Exercise goal> Every line of the listing below should come back exactly as written, with no images.

Dataset content>
####################
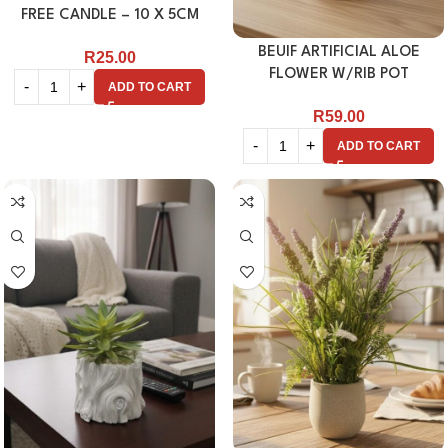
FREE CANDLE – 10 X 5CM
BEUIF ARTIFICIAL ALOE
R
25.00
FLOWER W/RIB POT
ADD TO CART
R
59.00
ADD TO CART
####################
Solution for this task>
FREE CANDLE – 10 X 5CM
BEUIF ARTIFICIAL ALOE
R
25.00
FLOWER W/RIB POT
ADD TO CART
R
59.00
ADD TO CART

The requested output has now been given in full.